- **WORK REQUEST**:
Output the lines of the material below exactly, starting with the line that contains "April Events" and continuing through the last line of the material, with both ends included. Give only those lines.

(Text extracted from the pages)
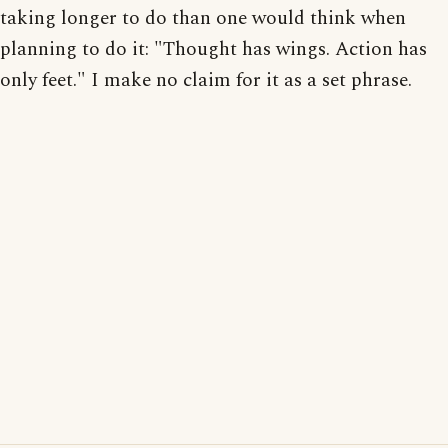
taking longer to do than one would think when
planning to do it: "Thought has wings. Action has
only feet." I make no claim for it as a set phrase.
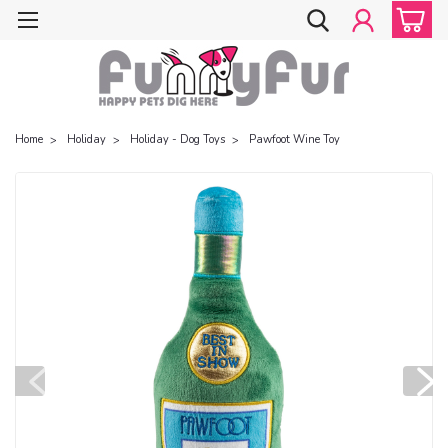
Home
Holiday
Holiday - Dog Toys
Pawfoot Wine Toy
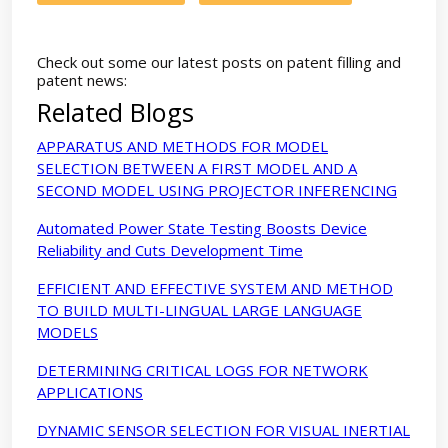
Check out some our latest posts on patent filling and
patent news:
Related Blogs
APPARATUS AND METHODS FOR MODEL
SELECTION BETWEEN A FIRST MODEL AND A
SECOND MODEL USING PROJECTOR INFERENCING
Automated Power State Testing Boosts Device
Reliability and Cuts Development Time
EFFICIENT AND EFFECTIVE SYSTEM AND METHOD
TO BUILD MULTI-LINGUAL LARGE LANGUAGE
MODELS
DETERMINING CRITICAL LOGS FOR NETWORK
APPLICATIONS
DYNAMIC SENSOR SELECTION FOR VISUAL INERTIAL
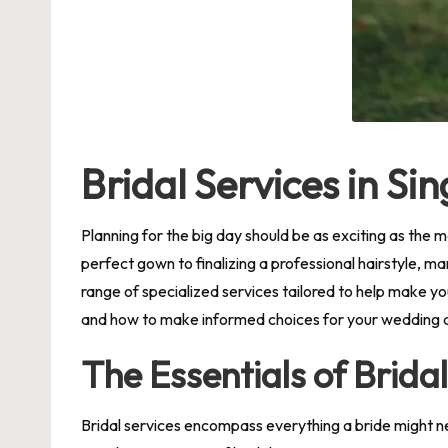
Bridal Services in S
Planning for the big day should be as exciting as the m
perfect gown to finalizing a professional hairstyle, ma
range of specialized services tailored to help make yo
and how to make informed choices for your wedding 
The Essentials of Brida
Bridal services encompass everything a bride might ne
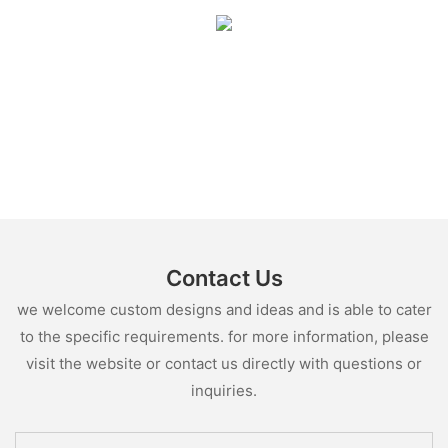
Contact Us
we welcome custom designs and ideas and is able to cater
to the specific requirements. for more information, please
visit the website or contact us directly with questions or
inquiries.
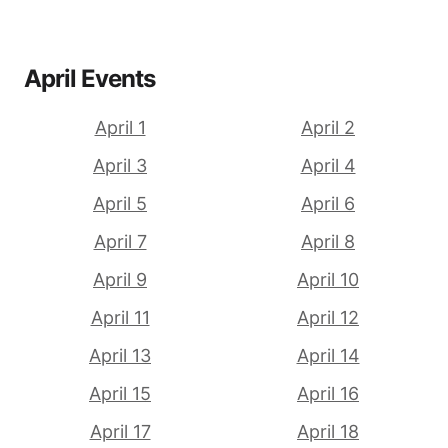
April Events
April 1
April 2
April 3
April 4
April 5
April 6
April 7
April 8
April 9
April 10
April 11
April 12
April 13
April 14
April 15
April 16
April 17
April 18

- **ANSWER BOX**:
April Events
April 1
April 2
April 3
April 4
April 5
April 6
April 7
April 8
April 9
April 10
April 11
April 12
April 13
April 14
April 15
April 16
April 17
April 18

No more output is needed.